Джесс даже немного растерялась, когда в залу вошел красивый тридцатилетний мужчина в рыцарских доспехах и опустился перед ней на колено. Она с удивленной ухмылкой посмотрела на Теодора, будто желая сказать "Ты видел это?" одними глазами, затем снова вернулась к лицезрению рыцаря с покорно опущенным взором.
Он был хорош собой и отвратительно чист. Она почувствовала его душевную невинность еще когда он входил в залу. Такие люди заставляли ее лицезреть свою собственную внутреннюю тьму.
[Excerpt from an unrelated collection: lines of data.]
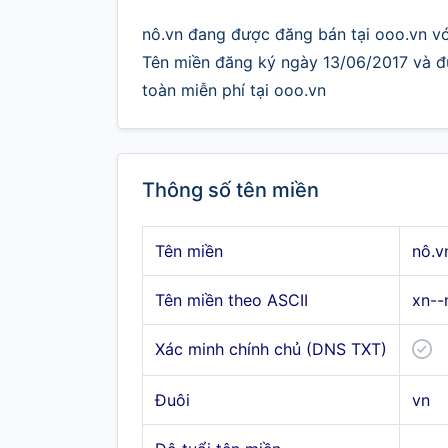
nô.vn đang được đăng bán tại ooo.vn với
Tên miền đăng ký ngày 13/06/2017 và đư
toàn miễn phí tại ooo.vn
Thông số tên miền
Tên miền
nô.v
Tên miền theo ASCII
xn--
Xác minh chính chủ (DNS TXT)
Đuôi
vn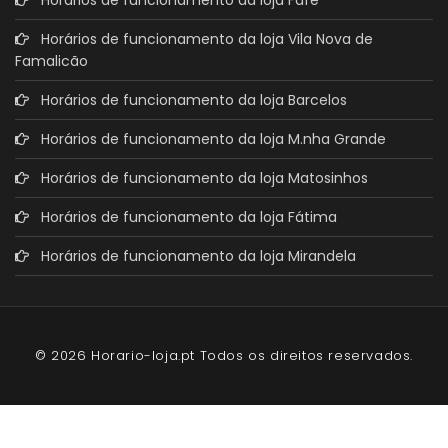
Horários de funcionamento da loja Vila Nova de
Famalicão
Horários de funcionamento da loja Barcelos
Horários de funcionamento da loja M.nha Grande
Horários de funcionamento da loja Matosinhos
Horários de funcionamento da loja Fátima
Horários de funcionamento da loja Mirandela
© 2026 Horario-loja.pt Todos os direitos reservados.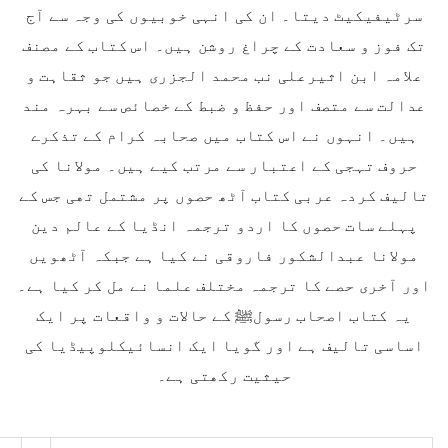
سرٹیفیکیٹ دیتا۔ ان کی انہی خوبیوں کی وجہ سے آج
تک فوز و سعادت کے چراغ روشن ہیں۔ اس کتاب کے مصنف
علامہ ابن اثیرعلی نب محمد الجزری ہیں جو ثقاہت و
عدالت سے متصف اور حفظ و ضبط کے خصائص سے بہرہ مند
ہیں۔ انہوں نے اس کتاب میں صحابہ کرام کے تذکرے
حروف تہجی کے اعتبار سے مرتب کیے ہیں۔ مولانا کی
تالیف کردہ عربی کتاب آٹھ حصوں پر مشتمل تھی جس کے
پہلے سات حصوں کا اردو ترجمہ انڈیا کے عالم دین
مولانا عبدالشکور فاروقی نے کیا ہے جبکہ آٹھویں
اور آخری حصے کا ترجمہ مختلف علما نے مل کر کیا ہے۔
یہ کتاب اصحاب رسولﷺ کے حالات و واقعات پر ایک
اساسی تالیف ہے اور گویا ایک انسائیکلوپیڈیا کی
حیثیت رکھتی ہے۔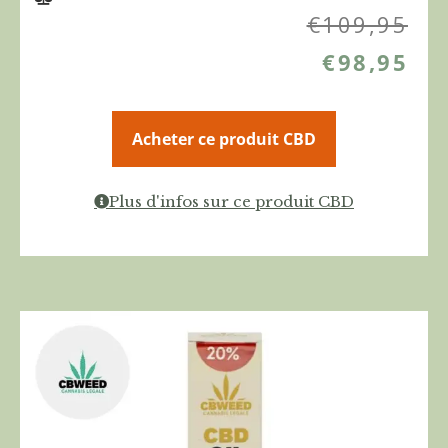
€
109,95
€
98,95
Acheter ce produit CBD
Plus d'infos sur ce produit CBD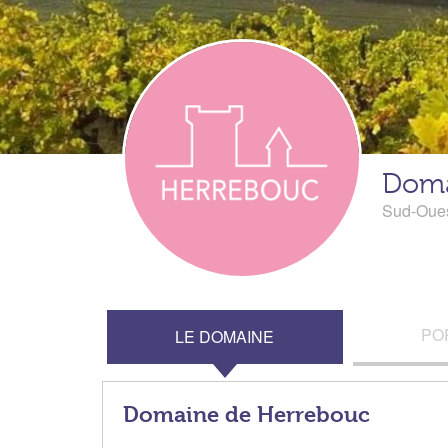
Doma
Sud-Oue
PO
LE DOMAINE
Domaine de Herrebouc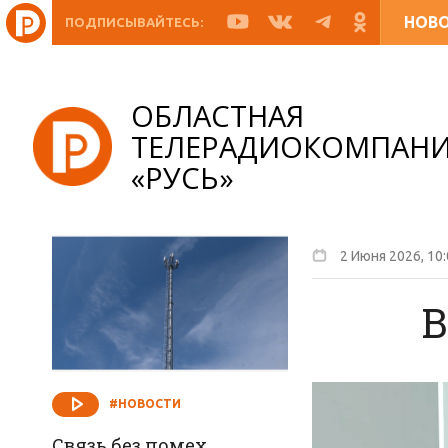
НОВ
ПОДПИСЫВАЙТЕСЬ:
ОБЛАСТНАЯ
ТЕЛЕРАДИОКОМПАН
«РУСЬ»
2 Июня 2026, 10
В
#НОВОСТИ
Связь без помех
И от таких людей ей становилось тошно. И всякий раз хотелось схватить их за грудки и прокричать в самое сердце "Какого черта ты такой чистый? А? Ну отвечай же! Чего ты молчишь?!"
Ей было неведомо, как можно было выжить в этом мире, не вляпавшись в дерьмо, не вымазавшись в нем, не пропахши им с головы до пят, чтобы выжить, чтобы вырвать из пасти себе подобных аппетитный кусок. Но более всего раздражало, что, замечая в них эту чистоту, она признавала, что и в ней она тоже имеется. А значит не до конца она ее из себя выжгла, не до конца вытравила.
Джессика смотрела на него с презрением? Конечно. Она смотрела на него с ненавистью! Он тот, кто в очередной раз служил ей зеркалом собственной ничтожности. Шлюха, ты - грязная шлюха, - твердили его правильные черты лица, - в тебе нет ничего святого. Он - чист, а от тебя смердит за сотню миль. Ничтожество. Ты ничножество.
Глаза ее искали в нем изъяны, но к своему сожалению их не находили. Лишь только.. ну-ка, ну-ка. Что это у нас?
- Что с твоей рукой, рыцарь? - холодно спросила она.